李觅冷着脸,挑了挑眉,“做什么?”
一下子怔愣住,江崇僵着身体,大脑一堆浆糊,他推了推手里小包,“少爷,鲜花糕,您要尝尝吗?”
“什么?”方方正正用油纸包裹好的东西被送眼前,李觅不明所以,扣着门栏手微微用力。
针刺样疼痛,骤然扎在心脏上,身体下意识做出反应,手快速弹开,并发出一声极小痛呼。
“怎么了,小二说您情况不好,需不需要请大夫。”
没想让江崇发现手上秘密,李觅一手抢过提绳,拒绝道:“不碍事,中午回来不小心烫到了手,要是没其他事……。”
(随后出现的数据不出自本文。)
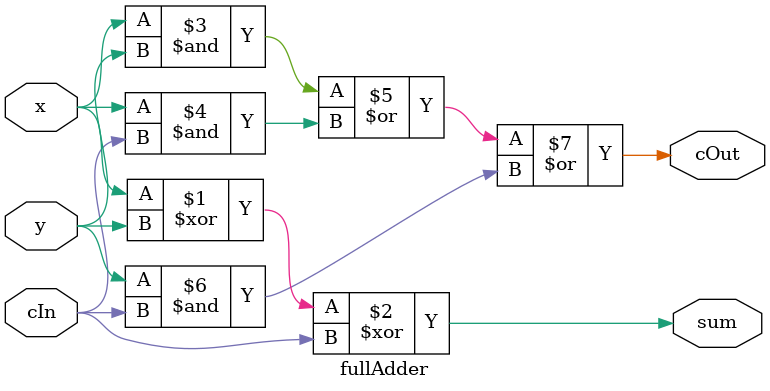
<source format=v>
`timescale 1ns / 1ps
module fullAdder(x,y,cIn,sum,cOut);

	input x,y,cIn;

	output sum,cOut;

	wire sum,cOut;
	
	assign sum = x^y^cIn;
	assign cOut = ((x&y)|(x&cIn)|(y&cIn));

endmodule

</source>
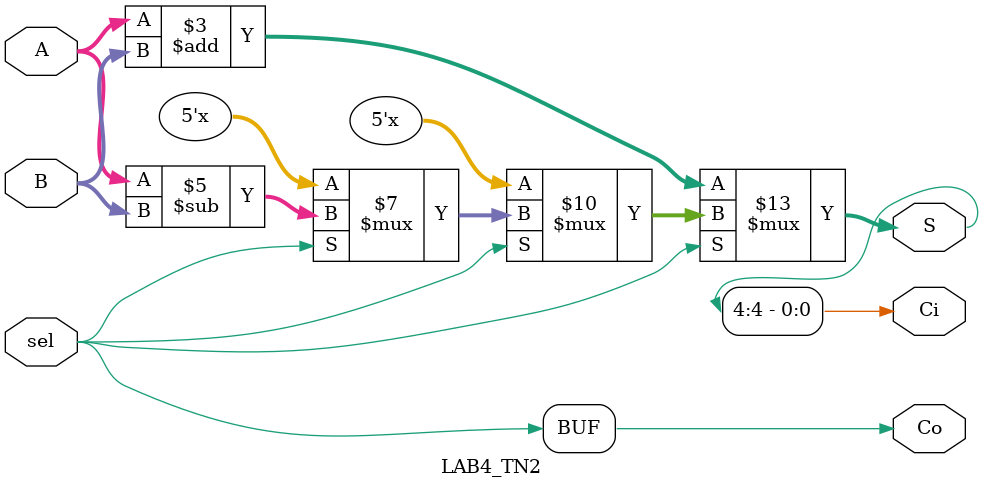
<source format=sv>
module LAB4_TN2(
  input logic [3:0] A,
  input logic [3:0] B,
  input logic sel,
  output logic [4:0] S,
  output Ci,Co
);
  assign Co = sel;
  always@(sel) begin
    if (sel == 1'b0) begin
      S = A + B;
  	end
  else begin 
    if (sel == 1'b1) begin
      S = A - B;
  	 end
  	end
  end
  assign Ci = S[4];
  endmodule
</source>
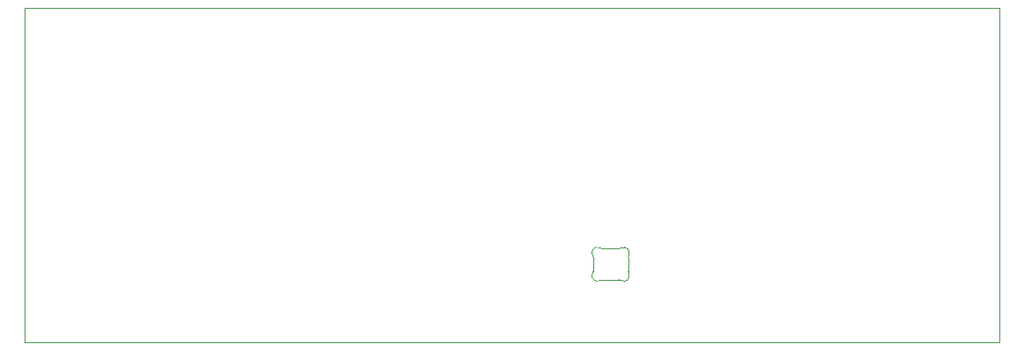
<source format=gm1>
G04 #@! TF.GenerationSoftware,KiCad,Pcbnew,8.0.1*
G04 #@! TF.CreationDate,2024-04-21T21:17:43-05:00*
G04 #@! TF.ProjectId,uC_test_PCB,75435f74-6573-4745-9f50-43422e6b6963,rev?*
G04 #@! TF.SameCoordinates,Original*
G04 #@! TF.FileFunction,Profile,NP*
%FSLAX46Y46*%
G04 Gerber Fmt 4.6, Leading zero omitted, Abs format (unit mm)*
G04 Created by KiCad (PCBNEW 8.0.1) date 2024-04-21 21:17:43*
%MOMM*%
%LPD*%
G01*
G04 APERTURE LIST*
G04 #@! TA.AperFunction,Profile*
%ADD10C,0.050000*%
G04 #@! TD*
G04 #@! TA.AperFunction,Profile*
%ADD11C,0.100000*%
G04 #@! TD*
G04 APERTURE END LIST*
D10*
X103784400Y-98298000D02*
X197662800Y-98298000D01*
X197662800Y-130556000D01*
X103784400Y-130556000D01*
X103784400Y-98298000D01*
D11*
X158526482Y-123718109D02*
X158526482Y-122312425D01*
X159432029Y-121515268D02*
X161020934Y-121515268D01*
X161020933Y-124515267D02*
X159432029Y-124515267D01*
X161926480Y-122312425D02*
X161926480Y-123718109D01*
X158476996Y-122095547D02*
G75*
G02*
X158526482Y-122312425I-449815J-216721D01*
G01*
X158476998Y-122095547D02*
G75*
G02*
X159179770Y-121446968I450520J216872D01*
G01*
X158526482Y-123718110D02*
G75*
G02*
X158476997Y-123934987I-500351J82D01*
G01*
X159179770Y-124583564D02*
G75*
G02*
X158476963Y-123934971I-252289J431696D01*
G01*
X159179771Y-124583567D02*
G75*
G02*
X159432029Y-124515267I252160J-431331D01*
G01*
X159432028Y-121515267D02*
G75*
G02*
X159179769Y-121446969I-87J499689D01*
G01*
X161020933Y-124515267D02*
G75*
G02*
X161273192Y-124583566I91J-499665D01*
G01*
X161273192Y-121446968D02*
G75*
G02*
X161020934Y-121515267I-252339J431999D01*
G01*
X161273192Y-121446969D02*
G75*
G02*
X161975965Y-122095547I252292J-431664D01*
G01*
X161926480Y-122312424D02*
G75*
G02*
X161975965Y-122095547I500349J-81D01*
G01*
X161975964Y-123934986D02*
G75*
G02*
X161273192Y-124583566I-450519J-216874D01*
G01*
X161975966Y-123934987D02*
G75*
G02*
X161926481Y-123718109I450145J216794D01*
G01*
M02*

</source>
赤裸裸赶人,江崇张了张嘴,突然发现他们两个好像真没什么话可说的。
于是点了点头,抱歉道:“打扰您休息了,我刚刚让小二送饭菜,您记得吃,还有我们明天出发。”
“嗯,知道了。”、“砰~”合上门和草草回答飘进耳膜,江崇站在门前摸了摸鼻子,黯然离去。
回到房间吃了饭,长春窝在软榻上像小仓鼠一样,不停歇往嘴里塞零食。
嘴里鼓鼓囊囊,还不忘抱怨,“将军,你说说,为什么要走,这里多好再住几天不好吗?”
江崇擦拭手里宝剑,用烛火照了照冒着凛冽寒光剑刃,闲聊道:“算了,这里习俗太奇怪,我们不过是赏个花,休息一下,竟然被扣留下不给走。”
“以后这种不知缘由活动,再也不参加了。”
“你们别待在这,赶紧回去休息。”
“是,将军。”
想听八卦不假,但长春跟了江崇几年,一些小习惯他还是懂的,知道把握度,不再多问,乖乖回去,准备从廖武那里找答案。
次日清晨,马蹄从石板路跨过城门,进入土路,除了他们以外其他人得到信息,早早便等在离城门几米外。